Cuando era chico me gustaba mucho salir con mis amigos a jugar y descubrir lo maravilloso de cada lugar.
Recuerdo que con Alejandro mi amigo y vecino de toda mi infancia nos levantábamos muy temprano, juntábamos las monedas y algún billete que le sacábamos escondidos a nuestros padres o el vuelto de los mandados y salíamos en nuestras bicis, las famosas cross con cambios a disco, rumbo a Don Pepe, un almacén que estaba a la vuelta de casa, donde comprábamos algo de fiambre unas tortitas de grasa y alguna mayonesa. El postre pedíamos gelatina en potecito, la bolsita en la mano, una botellita de agua y listo.Salíamos con dirección al campito; el campito era un bosquecito con mucha tierra, lleno de viñedos porque claro, no comente que estábamos en Mendoza, y aquí en esa época eran viñas, campo, acequias y un sol que partía la tierra, si hasta las hormigas no querían salir a caminar. Pero esto no era ningún impedimento para nosotros ya que el picnic se hacía igual.
Entre los viñedos y surcos, entre las hormigas y los chocos (perros) y la tierra seca que cuando el zonda la levantaba se te metía en la nariz, aparecían los árboles de nueces, almendros y también algunos cerezos, eran más de 50 en filas entre surcos y surcos. Claro que para llegar a esos árboles había que saltar el alambrado del campito vecino, silenciosamente esperar la siesta, cruzar las bicis, porque eso sí, sin ellas muchas veces no podíamos subir, ya que la usábamos de escalera. Todo esto era una maniobra impresionante a la perfección, cronometrado el horario, la visualización y el pedazo de sándwich al perro para que no ladrara. Este esfuerzo valía la pena ya que nos daba “grandes frutos”.
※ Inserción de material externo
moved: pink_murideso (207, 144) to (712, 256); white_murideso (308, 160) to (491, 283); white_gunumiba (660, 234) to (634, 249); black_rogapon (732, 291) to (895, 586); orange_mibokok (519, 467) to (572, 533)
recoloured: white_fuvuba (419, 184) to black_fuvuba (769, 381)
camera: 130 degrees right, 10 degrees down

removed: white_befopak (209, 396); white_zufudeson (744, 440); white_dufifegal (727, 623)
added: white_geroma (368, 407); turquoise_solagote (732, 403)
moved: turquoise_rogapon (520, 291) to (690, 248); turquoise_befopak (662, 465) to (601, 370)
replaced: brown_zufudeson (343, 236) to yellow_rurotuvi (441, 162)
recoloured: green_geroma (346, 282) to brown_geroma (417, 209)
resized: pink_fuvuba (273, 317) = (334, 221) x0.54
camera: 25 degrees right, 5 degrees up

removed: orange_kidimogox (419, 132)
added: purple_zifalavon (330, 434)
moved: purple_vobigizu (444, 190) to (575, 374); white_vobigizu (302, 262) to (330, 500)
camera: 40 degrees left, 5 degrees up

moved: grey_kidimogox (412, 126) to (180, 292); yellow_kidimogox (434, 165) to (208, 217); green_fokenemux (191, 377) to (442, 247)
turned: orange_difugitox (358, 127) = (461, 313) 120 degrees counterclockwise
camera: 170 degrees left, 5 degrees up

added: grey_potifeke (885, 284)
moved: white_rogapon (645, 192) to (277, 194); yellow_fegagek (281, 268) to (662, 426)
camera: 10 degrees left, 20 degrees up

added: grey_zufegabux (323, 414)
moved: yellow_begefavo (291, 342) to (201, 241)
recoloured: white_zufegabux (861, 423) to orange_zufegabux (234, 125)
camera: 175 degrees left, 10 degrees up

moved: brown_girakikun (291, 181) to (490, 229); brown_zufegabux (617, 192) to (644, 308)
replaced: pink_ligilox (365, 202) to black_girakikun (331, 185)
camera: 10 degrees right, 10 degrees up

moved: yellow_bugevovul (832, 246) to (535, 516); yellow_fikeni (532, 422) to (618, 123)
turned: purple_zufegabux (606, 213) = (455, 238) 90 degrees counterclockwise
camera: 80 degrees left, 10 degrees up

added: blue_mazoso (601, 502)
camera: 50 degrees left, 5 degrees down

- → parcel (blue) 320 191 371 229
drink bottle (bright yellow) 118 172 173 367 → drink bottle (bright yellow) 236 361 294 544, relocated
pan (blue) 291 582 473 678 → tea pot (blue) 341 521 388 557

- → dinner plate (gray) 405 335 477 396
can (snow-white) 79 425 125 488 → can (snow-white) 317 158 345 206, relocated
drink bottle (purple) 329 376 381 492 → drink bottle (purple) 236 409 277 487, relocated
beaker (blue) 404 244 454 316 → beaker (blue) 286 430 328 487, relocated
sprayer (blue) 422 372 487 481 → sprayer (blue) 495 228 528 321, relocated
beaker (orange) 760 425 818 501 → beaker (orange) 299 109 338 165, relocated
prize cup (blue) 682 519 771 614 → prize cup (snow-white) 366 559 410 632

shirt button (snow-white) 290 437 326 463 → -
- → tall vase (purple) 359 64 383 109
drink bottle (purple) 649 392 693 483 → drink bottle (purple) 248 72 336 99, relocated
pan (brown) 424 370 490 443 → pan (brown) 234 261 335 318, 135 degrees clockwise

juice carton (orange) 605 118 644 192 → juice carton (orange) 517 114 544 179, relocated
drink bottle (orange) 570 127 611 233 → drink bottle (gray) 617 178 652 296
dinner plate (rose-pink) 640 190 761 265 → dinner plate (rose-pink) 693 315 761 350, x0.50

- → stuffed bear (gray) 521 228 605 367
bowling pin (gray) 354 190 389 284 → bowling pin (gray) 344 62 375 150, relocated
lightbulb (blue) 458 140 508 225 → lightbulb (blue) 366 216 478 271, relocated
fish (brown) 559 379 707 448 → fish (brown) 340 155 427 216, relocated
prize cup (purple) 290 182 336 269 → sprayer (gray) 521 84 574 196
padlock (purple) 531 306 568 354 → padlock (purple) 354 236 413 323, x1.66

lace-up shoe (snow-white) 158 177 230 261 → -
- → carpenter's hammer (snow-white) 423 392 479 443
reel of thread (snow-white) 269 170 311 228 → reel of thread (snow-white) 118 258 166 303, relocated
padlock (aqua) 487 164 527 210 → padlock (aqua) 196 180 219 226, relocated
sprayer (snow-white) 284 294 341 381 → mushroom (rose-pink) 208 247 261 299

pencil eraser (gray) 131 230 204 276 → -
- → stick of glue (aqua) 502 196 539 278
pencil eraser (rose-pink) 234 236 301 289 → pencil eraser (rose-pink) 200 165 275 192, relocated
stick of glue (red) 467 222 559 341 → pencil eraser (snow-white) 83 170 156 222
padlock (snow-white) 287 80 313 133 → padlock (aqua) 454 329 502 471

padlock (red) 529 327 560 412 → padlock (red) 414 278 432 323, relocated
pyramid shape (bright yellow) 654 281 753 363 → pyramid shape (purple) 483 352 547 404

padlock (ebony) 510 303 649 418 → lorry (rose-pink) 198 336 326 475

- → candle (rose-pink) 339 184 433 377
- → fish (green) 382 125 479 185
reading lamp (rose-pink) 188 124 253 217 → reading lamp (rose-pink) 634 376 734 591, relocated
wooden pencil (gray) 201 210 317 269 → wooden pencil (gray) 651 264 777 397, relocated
Realmente era tan lindo ver los árboles con tantas frutas, disfrutar de subirnos, sacarlas, comerlas y llenarnos los bolsillos para la vuelta a casa. Nos pasábamos largos ratos, subíamos ayudados por nuestras manos, trepando de rama en rama y disfrutando del paisaje que se veía desde arriba.
Muchas veces le agradecíamos a los árboles y con el tiempo fuimos abrazándolos, porque no solo nos daban refugio del sol y a veces la lluvia, sino también un espacio para jugar, investigar y el postre de nuestra salida. Sentir la rugosidad de la corteza, el olor de sus hojas y los multicolores de los frutos era un encanto que con tan solo 11 años podíamos comprender.
Recuerdo que cada uno había elegido su árbol y a veces llevábamos alguna soga para colgarla de un lado al otro, intentar pasarlos y treparnos. Por suerte estos dos estaban cerca.
Con el tiempo, el campito se fue quedando sin viñas, la dificultad para ingresar se hacía más complicada y los alambrados más fuertes. A lo lejos se venían algunas máquinas trabajando y obreros a pico y pala. A pesar de eso, los árboles se mantenían intactos, fuertes y siempre esperándonos para que pudiéramos abrazarlos.
Cierto día llegamos con las bicis, el fiambre, la gelatina y alguna bebida. Cuando atravesamos el campo de Don quintero, ¡no podíamos creer lo que estábamos viendo! tan solo quedaban 2 o 3 árboles de pie, el resto eran trozos cortados y apilados en un rincón, las construcciones se habían convertido en algunas casas y hasta habían montado una garita de seguridad.
Para poder ingresar, había que pedir permiso al guardia y aunque lo hiciéramos no podíamos llegar a nuestros árboles para abrazarlos. Realmente teníamos tanto enojo, tanta irritación que terminábamos tirando cascotes de tierra a la casilla del guardia. Así pasaron unos días y el picnic lo hacíamos en la puerta de casa, porque claro ya nuestro campito no era nuestro espacio libre para para disfrutar y pasarnos horas jugando.

Han pasado muchos años, y en alguna oportunidad que pase por ese lugar es un lindo barrio privado, con veredas de cemento, todo cercado como aquellas épocas, chicos jugando en bicicleta y árboles más chicos, tal vez más verdes y flacos y sin frutos, pero con la intención de alguna vez ser tan fuertes como nuestros árboles y cobijar a esos niños, para brindarles un abrazo que les permita conectarse con la naturaleza.